> **TASK TO COMPLETE**:
Repeat each entry in the data, exactly.

[Entries taken from a collection]
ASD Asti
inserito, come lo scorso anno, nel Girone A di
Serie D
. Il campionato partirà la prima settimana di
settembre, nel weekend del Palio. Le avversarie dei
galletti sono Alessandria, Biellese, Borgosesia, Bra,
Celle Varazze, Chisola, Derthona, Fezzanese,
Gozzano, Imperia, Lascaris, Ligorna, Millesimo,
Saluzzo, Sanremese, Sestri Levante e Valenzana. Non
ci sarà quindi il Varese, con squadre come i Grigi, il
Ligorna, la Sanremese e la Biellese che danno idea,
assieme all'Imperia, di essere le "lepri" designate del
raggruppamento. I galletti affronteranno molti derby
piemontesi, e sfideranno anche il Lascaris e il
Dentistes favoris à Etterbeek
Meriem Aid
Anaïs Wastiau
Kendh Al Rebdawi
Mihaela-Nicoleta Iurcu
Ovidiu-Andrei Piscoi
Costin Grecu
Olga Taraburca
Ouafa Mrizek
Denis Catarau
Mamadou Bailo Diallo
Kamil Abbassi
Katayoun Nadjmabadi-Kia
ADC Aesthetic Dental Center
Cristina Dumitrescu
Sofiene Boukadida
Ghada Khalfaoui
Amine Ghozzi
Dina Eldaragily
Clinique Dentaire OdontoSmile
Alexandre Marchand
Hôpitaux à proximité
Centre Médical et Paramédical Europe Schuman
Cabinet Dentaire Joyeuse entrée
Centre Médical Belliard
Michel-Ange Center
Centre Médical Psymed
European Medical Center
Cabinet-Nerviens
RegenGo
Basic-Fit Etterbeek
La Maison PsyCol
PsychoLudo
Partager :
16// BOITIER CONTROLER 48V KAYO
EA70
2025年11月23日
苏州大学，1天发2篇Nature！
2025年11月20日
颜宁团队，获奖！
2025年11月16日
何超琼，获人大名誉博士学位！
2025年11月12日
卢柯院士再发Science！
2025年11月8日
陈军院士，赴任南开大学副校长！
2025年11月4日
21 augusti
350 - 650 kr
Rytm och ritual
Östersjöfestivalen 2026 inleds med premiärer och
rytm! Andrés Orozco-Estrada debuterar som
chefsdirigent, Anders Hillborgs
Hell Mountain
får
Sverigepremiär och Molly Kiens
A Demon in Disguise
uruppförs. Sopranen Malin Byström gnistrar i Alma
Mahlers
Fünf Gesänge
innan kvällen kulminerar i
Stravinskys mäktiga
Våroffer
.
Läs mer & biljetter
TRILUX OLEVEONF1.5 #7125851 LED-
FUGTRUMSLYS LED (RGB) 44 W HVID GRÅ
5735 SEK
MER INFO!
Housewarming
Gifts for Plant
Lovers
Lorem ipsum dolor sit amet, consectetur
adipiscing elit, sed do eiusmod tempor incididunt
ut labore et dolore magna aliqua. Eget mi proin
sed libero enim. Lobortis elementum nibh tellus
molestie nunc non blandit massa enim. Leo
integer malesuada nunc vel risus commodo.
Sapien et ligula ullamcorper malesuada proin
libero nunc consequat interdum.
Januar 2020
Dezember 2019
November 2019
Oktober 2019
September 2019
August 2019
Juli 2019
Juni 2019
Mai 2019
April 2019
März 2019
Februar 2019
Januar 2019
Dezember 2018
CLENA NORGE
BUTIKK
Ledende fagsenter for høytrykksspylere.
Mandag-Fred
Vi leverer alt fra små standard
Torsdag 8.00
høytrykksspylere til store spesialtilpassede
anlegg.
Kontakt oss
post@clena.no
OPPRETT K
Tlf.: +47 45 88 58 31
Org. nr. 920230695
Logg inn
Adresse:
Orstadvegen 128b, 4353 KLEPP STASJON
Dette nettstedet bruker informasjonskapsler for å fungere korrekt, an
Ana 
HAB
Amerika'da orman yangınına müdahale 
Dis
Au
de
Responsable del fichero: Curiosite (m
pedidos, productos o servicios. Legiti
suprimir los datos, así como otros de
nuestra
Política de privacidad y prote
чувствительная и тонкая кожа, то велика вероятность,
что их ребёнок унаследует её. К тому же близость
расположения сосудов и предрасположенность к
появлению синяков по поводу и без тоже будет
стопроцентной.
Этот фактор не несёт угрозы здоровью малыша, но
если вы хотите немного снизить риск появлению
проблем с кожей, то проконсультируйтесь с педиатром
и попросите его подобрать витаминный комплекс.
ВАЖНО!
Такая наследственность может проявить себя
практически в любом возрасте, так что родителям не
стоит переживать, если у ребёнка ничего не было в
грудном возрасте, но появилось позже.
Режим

> **RESULT OF THE TASK**:
ASD Asti
inserito, come lo scorso anno, nel Girone A di
Serie D
. Il campionato partirà la prima settimana di
settembre, nel weekend del Palio. Le avversarie dei
galletti sono Alessandria, Biellese, Borgosesia, Bra,
Celle Varazze, Chisola, Derthona, Fezzanese,
Gozzano, Imperia, Lascaris, Ligorna, Millesimo,
Saluzzo, Sanremese, Sestri Levante e Valenzana. Non
ci sarà quindi il Varese, con squadre come i Grigi, il
Ligorna, la Sanremese e la Biellese che danno idea,
assieme all'Imperia, di essere le "lepri" designate del
raggruppamento. I galletti affronteranno molti derby
piemontesi, e sfideranno anche il Lascaris e il
Dentistes favoris à Etterbeek
Meriem Aid
Anaïs Wastiau
Kendh Al Rebdawi
Mihaela-Nicoleta Iurcu
Ovidiu-Andrei Piscoi
Costin Grecu
Olga Taraburca
Ouafa Mrizek
Denis Catarau
Mamadou Bailo Diallo
Kamil Abbassi
Katayoun Nadjmabadi-Kia
ADC Aesthetic Dental Center
Cristina Dumitrescu
Sofiene Boukadida
Ghada Khalfaoui
Amine Ghozzi
Dina Eldaragily
Clinique Dentaire OdontoSmile
Alexandre Marchand
Hôpitaux à proximité
Centre Médical et Paramédical Europe Schuman
Cabinet Dentaire Joyeuse entrée
Centre Médical Belliard
Michel-Ange Center
Centre Médical Psymed
European Medical Center
Cabinet-Nerviens
RegenGo
Basic-Fit Etterbeek
La Maison PsyCol
PsychoLudo
Partager :
16// BOITIER CONTROLER 48V KAYO
EA70
2025年11月23日
苏州大学，1天发2篇Nature！
2025年11月20日
颜宁团队，获奖！
2025年11月16日
何超琼，获人大名誉博士学位！
2025年11月12日
卢柯院士再发Science！
2025年11月8日
陈军院士，赴任南开大学副校长！
2025年11月4日
21 augusti
350 - 650 kr
Rytm och ritual
Östersjöfestivalen 2026 inleds med premiärer och
rytm! Andrés Orozco-Estrada debuterar som
chefsdirigent, Anders Hillborgs
Hell Mountain
får
Sverigepremiär och Molly Kiens
A Demon in Disguise
uruppförs. Sopranen Malin Byström gnistrar i Alma
Mahlers
Fünf Gesänge
innan kvällen kulminerar i
Stravinskys mäktiga
Våroffer
.
Läs mer & biljetter
TRILUX OLEVEONF1.5 #7125851 LED-
FUGTRUMSLYS LED (RGB) 44 W HVID GRÅ
5735 SEK
MER INFO!
Housewarming
Gifts for Plant
Lovers
Lorem ipsum dolor sit amet, consectetur
adipiscing elit, sed do eiusmod tempor incididunt
ut labore et dolore magna aliqua. Eget mi proin
sed libero enim. Lobortis elementum nibh tellus
molestie nunc non blandit massa enim. Leo
integer malesuada nunc vel risus commodo.
Sapien et ligula ullamcorper malesuada proin
libero nunc consequat interdum.
Januar 2020
Dezember 2019
November 2019
Oktober 2019
September 2019
August 2019
Juli 2019
Juni 2019
Mai 2019
April 2019
März 2019
Februar 2019
Januar 2019
Dezember 2018
CLENA NORGE
BUTIKK
Ledende fagsenter for høytrykksspylere.
Mandag-Fred
Vi leverer alt fra små standard
Torsdag 8.00
høytrykksspylere til store spesialtilpassede
anlegg.
Kontakt oss
post@clena.no
OPPRETT K
Tlf.: +47 45 88 58 31
Org. nr. 920230695
Logg inn
Adresse:
Orstadvegen 128b, 4353 KLEPP STASJON
Dette nettstedet bruker informasjonskapsler for å fungere korrekt, an
Ana 
HAB
Amerika'da orman yangınına müdahale 
Dis
Au
de
Responsable del fichero: Curiosite (m
pedidos, productos o servicios. Legiti
suprimir los datos, así como otros de
nuestra
Política de privacidad y prote
чувствительная и тонкая кожа, то велика вероятность,
что их ребёнок унаследует её. К тому же близость
расположения сосудов и предрасположенность к
появлению синяков по поводу и без тоже будет
стопроцентной.
Этот фактор не несёт угрозы здоровью малыша, но
если вы хотите немного снизить риск появлению
проблем с кожей, то проконсультируйтесь с педиатром
и попросите его подобрать витаминный комплекс.
ВАЖНО!
Такая наследственность может проявить себя
практически в любом возрасте, так что родителям не
стоит переживать, если у ребёнка ничего не было в
грудном возрасте, но появилось позже.
Режим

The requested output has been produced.